# San Jose: Lower Guadalupe River Trail paving project



## 4Crawler (Jul 13, 2011)

The ~6 miles of unpaved trail from Alviso down to Hedding St. past the airport started earlier this summer, probably running until next summer in stages. 

Updates below:
- ConstructionUpdates

This is a shot of the new paving where the trail passes the SJ airport:









Have not ridden that section of the trail since paving was started, but I understand there are detour signs that take you out to First Ave. around the construction zone.


----------



## ukbloke (Sep 1, 2007)

That's very cool, thanks for posting.


----------



## 4Crawler (Jul 13, 2011)

Yes, will be nice when it is all done, I use that trail a lot to access Almaden Valley area for rides. 

Plus that will open up a lot more miles of trail I can ride my long board on. 75mm skateboard wheels and gravel do not mix well!

And if you ever ride the 237 Bikeway, they just re-paved the segment of that trail on the north side of Hwy. 237. Just cross 237 on Zanker and they have a nice access point there and you can take that new pavement over to the last segment of Coyote Creek Trail.
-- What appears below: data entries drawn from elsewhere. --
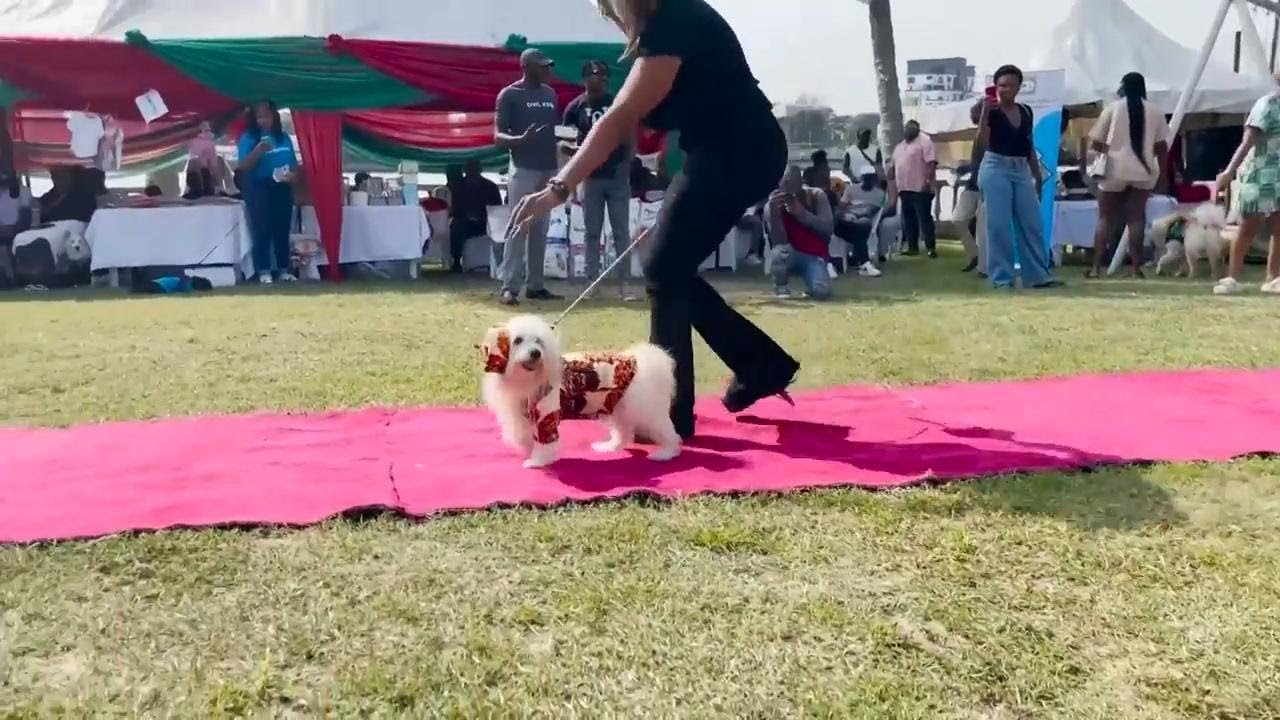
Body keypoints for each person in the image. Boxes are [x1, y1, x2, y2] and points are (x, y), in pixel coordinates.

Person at [507, 0, 800, 440]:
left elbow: (619, 118)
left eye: (609, 7)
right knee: (670, 269)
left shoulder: (674, 20)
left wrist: (558, 188)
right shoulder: (667, 26)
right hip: (722, 150)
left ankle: (671, 412)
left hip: (742, 151)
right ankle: (760, 365)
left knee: (665, 268)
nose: (609, 15)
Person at [976, 65, 1059, 289]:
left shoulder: (1025, 111)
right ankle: (1002, 278)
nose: (1004, 90)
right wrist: (984, 114)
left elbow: (1028, 144)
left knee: (1032, 223)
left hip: (1021, 168)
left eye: (1010, 85)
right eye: (1001, 85)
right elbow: (980, 144)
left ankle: (1038, 275)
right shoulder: (988, 110)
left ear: (1018, 88)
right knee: (999, 225)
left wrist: (1037, 175)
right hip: (995, 166)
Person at [495, 48, 564, 305]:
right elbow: (497, 136)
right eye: (542, 66)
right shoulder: (510, 95)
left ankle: (536, 285)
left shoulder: (550, 94)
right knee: (518, 227)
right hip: (523, 168)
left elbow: (553, 131)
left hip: (548, 169)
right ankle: (509, 287)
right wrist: (519, 140)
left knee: (541, 228)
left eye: (548, 66)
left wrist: (564, 147)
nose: (548, 70)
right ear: (526, 67)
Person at [1085, 72, 1170, 279]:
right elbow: (1161, 146)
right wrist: (1165, 174)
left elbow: (1096, 142)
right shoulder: (1156, 111)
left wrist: (1108, 152)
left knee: (1104, 217)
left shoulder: (1112, 109)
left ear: (1122, 86)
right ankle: (1135, 269)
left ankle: (1096, 268)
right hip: (1143, 170)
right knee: (1135, 219)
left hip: (1113, 169)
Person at [563, 59, 636, 299]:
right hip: (591, 178)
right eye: (597, 77)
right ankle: (591, 282)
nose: (603, 82)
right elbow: (564, 142)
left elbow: (630, 133)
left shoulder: (617, 102)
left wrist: (626, 164)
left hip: (617, 176)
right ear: (585, 79)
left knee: (621, 232)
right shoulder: (574, 108)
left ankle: (624, 284)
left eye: (605, 78)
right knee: (592, 232)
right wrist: (577, 156)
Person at [1214, 73, 1280, 295]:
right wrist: (1228, 172)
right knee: (1248, 227)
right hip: (1259, 174)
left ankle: (1273, 278)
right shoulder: (1266, 106)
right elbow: (1247, 143)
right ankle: (1232, 277)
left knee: (1279, 227)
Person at [236, 100, 298, 285]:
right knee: (262, 228)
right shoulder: (249, 138)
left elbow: (294, 164)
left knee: (282, 228)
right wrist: (258, 151)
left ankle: (283, 269)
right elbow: (242, 167)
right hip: (259, 187)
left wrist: (292, 176)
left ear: (274, 117)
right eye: (259, 117)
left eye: (267, 116)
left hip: (282, 186)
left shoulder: (284, 137)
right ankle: (263, 270)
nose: (263, 120)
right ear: (254, 119)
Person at [767, 165, 833, 299]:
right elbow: (779, 242)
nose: (787, 186)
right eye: (784, 182)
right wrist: (774, 215)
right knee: (779, 253)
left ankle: (812, 287)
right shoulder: (773, 202)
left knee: (821, 293)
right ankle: (781, 287)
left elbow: (828, 229)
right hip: (789, 254)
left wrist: (802, 214)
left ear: (800, 182)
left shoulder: (816, 196)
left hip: (814, 255)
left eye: (791, 182)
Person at [887, 120, 938, 258]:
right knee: (909, 219)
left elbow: (931, 163)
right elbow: (893, 165)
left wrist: (927, 181)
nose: (909, 130)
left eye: (912, 128)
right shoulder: (900, 146)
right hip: (904, 188)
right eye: (907, 128)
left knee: (924, 218)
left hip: (921, 187)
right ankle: (912, 246)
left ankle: (930, 247)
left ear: (917, 129)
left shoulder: (925, 142)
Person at [447, 160, 502, 273]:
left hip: (485, 222)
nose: (472, 172)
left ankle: (500, 262)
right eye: (469, 170)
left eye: (474, 169)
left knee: (498, 228)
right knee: (456, 227)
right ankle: (456, 261)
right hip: (464, 222)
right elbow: (454, 209)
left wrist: (482, 216)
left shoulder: (491, 186)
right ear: (465, 171)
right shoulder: (458, 186)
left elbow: (497, 208)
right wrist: (466, 215)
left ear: (480, 170)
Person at [953, 101, 987, 275]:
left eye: (974, 113)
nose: (972, 117)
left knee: (982, 227)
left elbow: (986, 163)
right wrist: (968, 166)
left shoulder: (991, 134)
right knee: (958, 219)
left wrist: (967, 167)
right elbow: (977, 162)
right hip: (973, 184)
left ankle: (984, 266)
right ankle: (975, 255)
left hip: (986, 186)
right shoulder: (977, 135)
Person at [839, 166, 887, 276]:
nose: (867, 180)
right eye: (865, 177)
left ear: (874, 178)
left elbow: (872, 211)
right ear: (861, 178)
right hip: (848, 219)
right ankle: (863, 261)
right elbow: (842, 206)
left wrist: (856, 214)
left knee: (863, 224)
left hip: (864, 220)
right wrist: (847, 214)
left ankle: (860, 260)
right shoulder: (851, 189)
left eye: (870, 177)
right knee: (838, 222)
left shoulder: (879, 194)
It is a bit nicer riding on the north side as it is open land to the north instead of a parking lot on the south side:
- Highway 237 Bikeway

Reading the project plans, it sounds like this ~3/4 mile segment of trail was built to the latest CalTrans multi-use trail standards, so if you want to see what future trails will look like, this is a sneak peak. It has all the official Bay Trail signage as well. Just rode it yesterday on my long board, really nice on the glass smooth pavement.


----------